Update 25.10.2016: added link to new blog article showing how to install additional stage libraries when working with a dockerized instance of StreamSets.
A few days ago, a new version of StreamSets Data Collector v126.96.36.199 has been announced. It contains a couple of new interesting features.
This blog article shows how to use the new Package Manager to install only the stage libraries in StreamSets Data Collector (origins, processors and destinations) you actually need.
The new StreamSets version provides two distributions:
- a full version as with the previous versions, containing everything and
- a smaller customizable download, with only the core version of Data Collector (currently only available as a tarball and with the Docker image, package options will be added later)
After installation of the core version, only a few of the stage libraries are available:
The customization of the core Data Collector package can be done in 3 ways:
- Using the User Interface
- Using the CLI
- Using the RESTful API
Let’s see them in action….
1. Installing using the User Interface
The user interface contains a new icon in the menu bar for opening the Package Manager:
A new screen shows the available stage libraries, which can be installed. You can also see which of the libraries are (pre-)installed.
Let’s add the latest Kafka library, by selecting the Apache Kafka 0.10.0.0 item and then click on the + icon to install.
After the install finishes, you have to restart StreamSets Data Collector and Kafka will be available.
2. Installing using the CLI
The second option is using the stagelibs command to install the additional libraries to use.

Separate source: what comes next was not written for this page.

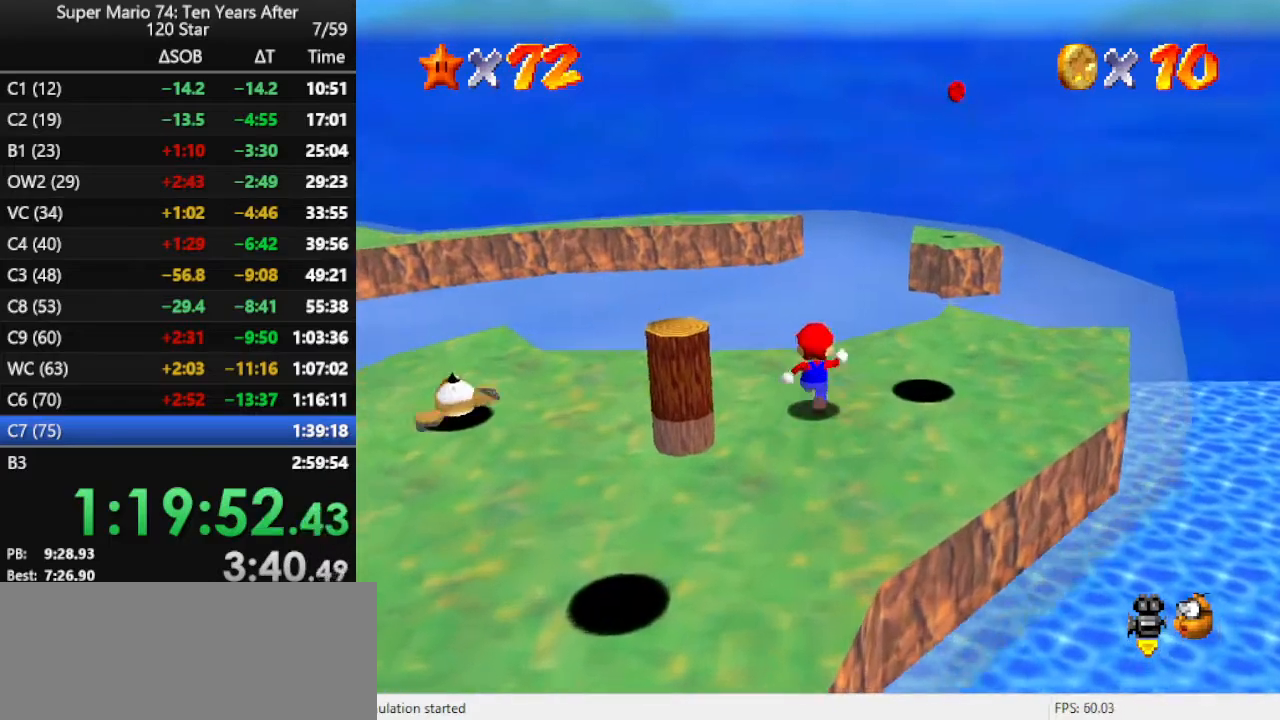
{"buttons": [], "left_stick": "center", "events": [[133, "Z", "down"], [233, "A", "down"], [333, "Z", "up"], [367, "A", "up"], [433, "left_stick", "center"]]}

Note: The stagelibs command requires that curl version 7.18.1 or later and sha1sum utilities are installed on the machine. Verify that these utilities are installed before running the command.

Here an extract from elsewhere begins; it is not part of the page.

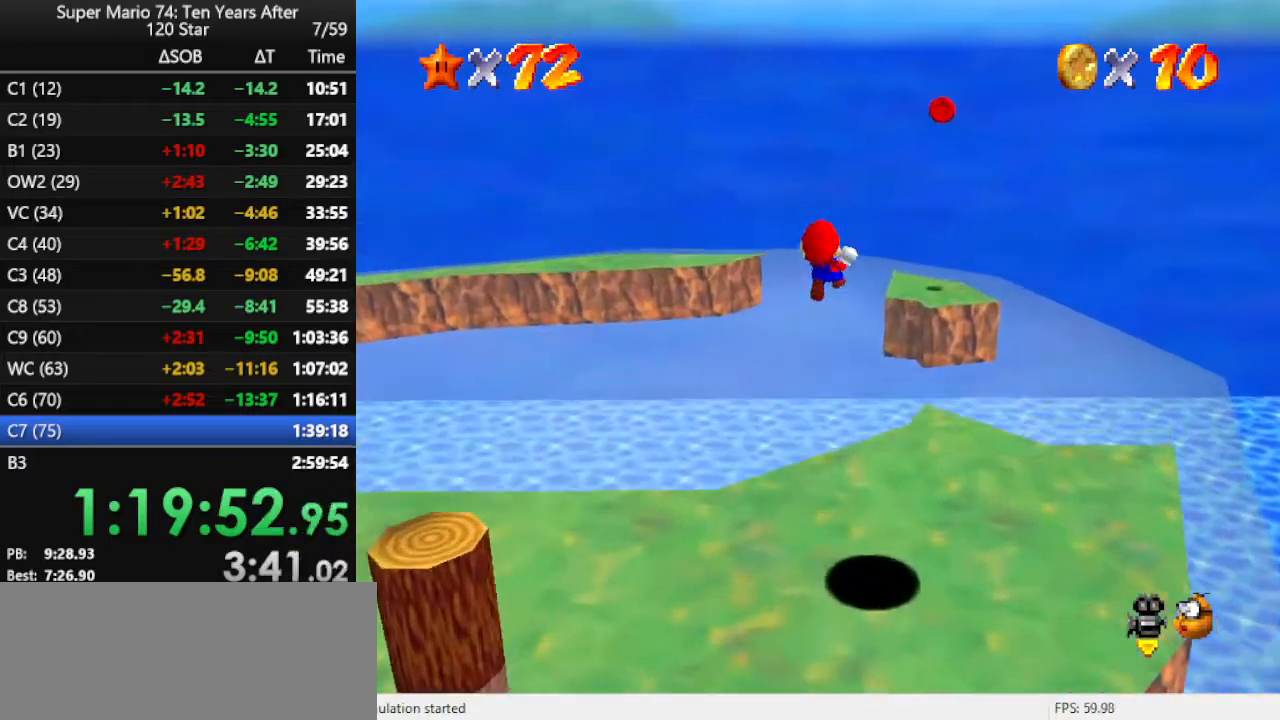
{"buttons": [], "left_stick": "down-right", "events": [[167, "left_stick", "down"], [233, "left_stick", "down-right"]]}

The available libraries can be found in the StreamSets documentation or by using the following command from the command line:
$SDC_DIST/bin/streamsets stagelibs -list
This provides a list of all available stage libraries and also whether they are already installed.
To install one or more stage libraries, use the following command from the command line, here again to install the Kafka 0.10.x library:
$SDC_DIST/bin/streamsets stagelibs \ -install=streamsets-datacollector-apache-kafka_0_10-lib
Use the full name of the libraries that you want to install, as shown in the list above. You can install multiple libraries, separating them with commas. Do not include spaces in the command.
You can also use the stagelibs command to generate a script reflecting the necessary install commands to replicate an existing StreamSets instance.
$SDC_DIST/bin/streamsets stagelibs -installScript
3. Installing using the RESTful API
The third and last option I discovered by accident. StreamSets RESTful API can be used to manage the stage libraries as well.
You can reach the documentation page of the API by selecting the RESTful API item available in the help menu.
On the Data Collector RESTful API overview page, navigate to the definitions operations.
There are several operations, one for listing available stage libraries and one for installing/uninstalling stage libraries.
To install the Kafka 0.10.x library, click on the /v1/stageLibraries/install operation and add the name of the full name of the stage library into the body field:
The body has to be a JSON array, therefore you have to provide the name of the stage library as a string and inside brackets. Of course you can also specify multiple libraries. Click on try it out to install the additional library. The service should answer with a response code 200. In order to activate the library, StreamSets Data Colector has to be restarted.
In this article I have presented 3 options for installing additional stage libraries on the StreamSets core distribution.
I really like the idea of a StreamSets core and being able to customize the additional libraries as needed. This simplifies it from a usability perspective, where now a user only sees what he should use. So in case of Kafka there might be only one or two versions installed and visible, instead of 4 (currently with the full version). I hope that this also reduces the runtime footprint of StreamSets, which of course is important if running it on IoT Gatway type of hardware, such as a Raspberry Pi.
So which one of the 3 options should be used?
This of course depends on your requirements. The first version is a pure manual approach, whereas the 2nd and 3rd can be used to automate the deployment.
This blog article shows how to handle additional stage libraries when provisioning StreamSets through Docker. With StreamSets 2.1.0.x, the docker image is no longer a full distribution, but based on the core tarball only.